Watch out, Big Pharma: The Brockovich is back. Consumer rights advocate Erin Brockovich is taking on Bayer to get Essure, a permanent birth control procedure that's resulting in adverse effects for thousands of women, off the market. Brockovich, who first gained fame when her successful campaign against Pacific Electric Co. was made into a Hollywood biopic, is already building a community of supporters. Her first step in the campaign against Essure has been to create a website where women who have had the procedure can come together, share their experiences of the procedure, and sign a 3,800-signature strong petition.
Essure was designed to be a safer and cheaper alternative to tubal ligation (aka having your tubes tied), and is a sterilization procedure. During the outpatient procedure, a bendable coil is passed through the vagina and cervix to the fallopian tubes. Scar tissue forms around the coils, which blocks sperm. Conceptus, the company that originally manufacture Essure, estimates that more than 700,000 women have had the procedure. More than 800 have filed complaints, including 150 who report broken coils and 80 women who became pregnant after the procedure. Thousands of women have reported other adverse effects.
"There's something wrong with the device, in my opinion," Brockovich said. "It's a form of permanent birth control, and women's organs are being perforated … It's ridiculous that at any level we try to defend this. If 30 women did suffer harm for unknown reason, we'd investigate. We have thousands injured. I don't think it's safe."
Reported injuries have varied from mild cramping to far more serious matters, such as organ perforation. In clinical trials, about three percent of the 745 women had their cervix pierced by the coils during the procedure. Three or four women's bodies even rejected the device completely and expelled it. The study also noted that there was the possibility of other organs being punctured, besides the fallopian tubes and uterus.
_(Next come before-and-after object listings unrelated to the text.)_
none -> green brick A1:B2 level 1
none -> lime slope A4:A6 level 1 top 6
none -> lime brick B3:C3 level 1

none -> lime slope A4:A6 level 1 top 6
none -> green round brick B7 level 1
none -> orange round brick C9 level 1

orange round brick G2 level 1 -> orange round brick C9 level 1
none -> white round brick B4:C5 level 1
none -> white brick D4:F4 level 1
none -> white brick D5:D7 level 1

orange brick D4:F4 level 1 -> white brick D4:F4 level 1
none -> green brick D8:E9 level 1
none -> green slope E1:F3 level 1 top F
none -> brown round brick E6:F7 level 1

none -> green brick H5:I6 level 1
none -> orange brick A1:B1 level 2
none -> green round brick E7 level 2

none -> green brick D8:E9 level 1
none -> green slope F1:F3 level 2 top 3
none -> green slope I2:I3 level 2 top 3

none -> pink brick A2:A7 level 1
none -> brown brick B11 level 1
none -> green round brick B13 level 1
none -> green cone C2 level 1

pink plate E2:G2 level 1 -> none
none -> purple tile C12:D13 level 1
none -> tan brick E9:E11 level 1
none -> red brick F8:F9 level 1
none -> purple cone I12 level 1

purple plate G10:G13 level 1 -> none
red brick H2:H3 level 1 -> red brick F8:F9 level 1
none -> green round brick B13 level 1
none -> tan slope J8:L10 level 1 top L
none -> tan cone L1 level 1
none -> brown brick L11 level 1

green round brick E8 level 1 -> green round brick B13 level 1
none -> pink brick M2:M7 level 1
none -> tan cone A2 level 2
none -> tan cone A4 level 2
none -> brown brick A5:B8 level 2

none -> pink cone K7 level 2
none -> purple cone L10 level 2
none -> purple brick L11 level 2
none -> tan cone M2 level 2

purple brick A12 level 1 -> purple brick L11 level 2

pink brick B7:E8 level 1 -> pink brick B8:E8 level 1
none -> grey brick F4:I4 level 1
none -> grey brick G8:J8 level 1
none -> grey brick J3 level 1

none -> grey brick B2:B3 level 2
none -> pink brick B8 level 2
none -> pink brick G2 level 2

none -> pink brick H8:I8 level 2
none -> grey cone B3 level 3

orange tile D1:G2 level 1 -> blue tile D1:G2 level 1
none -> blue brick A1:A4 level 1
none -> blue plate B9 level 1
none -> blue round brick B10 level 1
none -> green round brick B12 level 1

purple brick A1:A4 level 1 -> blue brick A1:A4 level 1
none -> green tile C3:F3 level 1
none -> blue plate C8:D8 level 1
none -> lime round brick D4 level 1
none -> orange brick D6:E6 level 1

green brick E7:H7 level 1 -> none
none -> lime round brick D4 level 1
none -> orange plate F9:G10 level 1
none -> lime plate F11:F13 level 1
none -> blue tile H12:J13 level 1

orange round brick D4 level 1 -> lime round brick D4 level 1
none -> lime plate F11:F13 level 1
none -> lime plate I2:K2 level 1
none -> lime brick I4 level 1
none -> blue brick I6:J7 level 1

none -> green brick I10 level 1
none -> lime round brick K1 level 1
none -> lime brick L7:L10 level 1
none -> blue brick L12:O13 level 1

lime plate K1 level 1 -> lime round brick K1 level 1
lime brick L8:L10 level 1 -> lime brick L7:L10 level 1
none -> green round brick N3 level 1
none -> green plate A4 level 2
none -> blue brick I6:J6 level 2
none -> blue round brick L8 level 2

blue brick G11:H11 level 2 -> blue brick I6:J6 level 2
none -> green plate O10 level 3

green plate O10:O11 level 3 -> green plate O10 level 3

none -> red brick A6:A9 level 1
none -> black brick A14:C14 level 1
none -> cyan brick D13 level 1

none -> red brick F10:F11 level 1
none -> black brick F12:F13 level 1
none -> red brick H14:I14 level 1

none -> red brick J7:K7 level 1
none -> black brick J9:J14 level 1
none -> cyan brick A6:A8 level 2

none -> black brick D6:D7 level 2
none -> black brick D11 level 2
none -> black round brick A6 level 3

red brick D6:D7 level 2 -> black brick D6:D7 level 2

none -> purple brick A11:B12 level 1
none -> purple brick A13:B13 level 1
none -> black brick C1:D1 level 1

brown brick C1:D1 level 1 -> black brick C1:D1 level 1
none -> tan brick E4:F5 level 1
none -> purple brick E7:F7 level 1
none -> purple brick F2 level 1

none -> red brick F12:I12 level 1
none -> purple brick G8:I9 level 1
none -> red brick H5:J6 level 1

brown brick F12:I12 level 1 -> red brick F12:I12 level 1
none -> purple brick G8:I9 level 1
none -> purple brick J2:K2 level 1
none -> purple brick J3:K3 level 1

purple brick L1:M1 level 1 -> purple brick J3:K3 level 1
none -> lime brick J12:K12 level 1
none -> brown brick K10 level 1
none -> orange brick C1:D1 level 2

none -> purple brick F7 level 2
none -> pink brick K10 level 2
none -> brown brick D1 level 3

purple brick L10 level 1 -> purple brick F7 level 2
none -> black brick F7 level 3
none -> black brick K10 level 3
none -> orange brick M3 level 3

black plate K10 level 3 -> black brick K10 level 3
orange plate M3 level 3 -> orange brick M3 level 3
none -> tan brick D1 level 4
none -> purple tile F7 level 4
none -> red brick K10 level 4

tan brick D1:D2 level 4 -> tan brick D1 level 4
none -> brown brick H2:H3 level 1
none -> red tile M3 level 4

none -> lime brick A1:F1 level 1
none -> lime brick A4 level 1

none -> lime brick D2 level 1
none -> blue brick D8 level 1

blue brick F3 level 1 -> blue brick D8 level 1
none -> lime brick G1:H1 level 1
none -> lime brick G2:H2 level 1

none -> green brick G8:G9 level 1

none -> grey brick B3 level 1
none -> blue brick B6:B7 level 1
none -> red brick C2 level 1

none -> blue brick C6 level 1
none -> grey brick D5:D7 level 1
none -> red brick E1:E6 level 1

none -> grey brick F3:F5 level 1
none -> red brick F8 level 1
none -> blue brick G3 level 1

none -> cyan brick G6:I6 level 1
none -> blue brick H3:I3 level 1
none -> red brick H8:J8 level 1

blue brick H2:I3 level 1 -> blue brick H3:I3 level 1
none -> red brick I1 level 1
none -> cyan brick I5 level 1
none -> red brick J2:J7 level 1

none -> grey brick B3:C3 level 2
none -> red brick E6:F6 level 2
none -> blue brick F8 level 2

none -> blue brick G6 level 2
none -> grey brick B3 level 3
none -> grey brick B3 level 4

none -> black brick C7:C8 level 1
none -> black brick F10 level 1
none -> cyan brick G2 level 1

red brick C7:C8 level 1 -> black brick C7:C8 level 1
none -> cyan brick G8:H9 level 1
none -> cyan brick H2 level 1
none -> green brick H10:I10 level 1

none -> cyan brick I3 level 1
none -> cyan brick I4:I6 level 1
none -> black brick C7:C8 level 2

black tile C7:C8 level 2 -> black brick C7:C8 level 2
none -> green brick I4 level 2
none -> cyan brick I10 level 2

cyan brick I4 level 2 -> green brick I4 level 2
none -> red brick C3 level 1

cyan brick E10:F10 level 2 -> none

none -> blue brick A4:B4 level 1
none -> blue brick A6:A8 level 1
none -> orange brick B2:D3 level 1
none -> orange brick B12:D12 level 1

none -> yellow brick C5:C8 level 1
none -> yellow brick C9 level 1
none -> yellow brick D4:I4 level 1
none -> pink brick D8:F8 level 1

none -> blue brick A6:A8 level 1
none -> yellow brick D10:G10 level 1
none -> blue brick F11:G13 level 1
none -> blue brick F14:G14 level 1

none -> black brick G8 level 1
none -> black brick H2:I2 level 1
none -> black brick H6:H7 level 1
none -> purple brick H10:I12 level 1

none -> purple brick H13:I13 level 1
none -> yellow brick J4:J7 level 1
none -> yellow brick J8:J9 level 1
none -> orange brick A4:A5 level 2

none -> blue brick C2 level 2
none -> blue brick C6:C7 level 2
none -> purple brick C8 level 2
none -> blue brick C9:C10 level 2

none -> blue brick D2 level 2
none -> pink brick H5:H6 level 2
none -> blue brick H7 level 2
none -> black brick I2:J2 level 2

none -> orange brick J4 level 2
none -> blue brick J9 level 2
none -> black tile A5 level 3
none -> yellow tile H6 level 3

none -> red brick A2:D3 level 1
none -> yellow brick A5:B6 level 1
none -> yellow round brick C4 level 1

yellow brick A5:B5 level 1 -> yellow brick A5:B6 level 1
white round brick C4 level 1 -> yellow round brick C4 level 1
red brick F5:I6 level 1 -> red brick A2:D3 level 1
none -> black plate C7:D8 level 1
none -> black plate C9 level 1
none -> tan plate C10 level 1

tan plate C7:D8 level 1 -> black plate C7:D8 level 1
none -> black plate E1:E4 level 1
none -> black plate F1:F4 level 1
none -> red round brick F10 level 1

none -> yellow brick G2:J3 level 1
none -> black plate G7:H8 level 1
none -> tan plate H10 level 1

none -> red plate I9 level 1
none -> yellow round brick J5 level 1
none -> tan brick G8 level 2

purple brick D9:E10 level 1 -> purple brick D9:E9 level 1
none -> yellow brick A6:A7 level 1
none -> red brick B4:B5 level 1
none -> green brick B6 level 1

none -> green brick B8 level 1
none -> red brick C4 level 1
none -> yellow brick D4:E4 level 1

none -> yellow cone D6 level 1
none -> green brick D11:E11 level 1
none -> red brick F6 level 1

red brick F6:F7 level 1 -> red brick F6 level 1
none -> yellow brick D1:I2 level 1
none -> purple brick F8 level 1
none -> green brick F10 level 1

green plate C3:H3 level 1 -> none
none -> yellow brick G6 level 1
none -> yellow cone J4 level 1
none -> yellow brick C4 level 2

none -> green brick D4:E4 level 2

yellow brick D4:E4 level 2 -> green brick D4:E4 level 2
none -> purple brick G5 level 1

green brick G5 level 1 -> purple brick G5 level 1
"No form of birth control is without risk or should be considered appropriate for every woman," said Bayer spokeswoman Rosemary Yancosek, who said Bayer took the safety of its consumers very seriously and was "very sad" to hear about these injuries.
Although she's looking into injury claims, it's going to be a tough fight in the courts. Despite the results of the trials, the FDA granted Essure tort exemption status when the device appeared on the market in 2002. This means that once the device is implanted, there's no legal recourse for women if it goes wrong.
"If there's a problem, the company gets a pass, because they have preemption," Brockovich said. "It dawned on me the consumer didn't know. The women didn't know that this existed."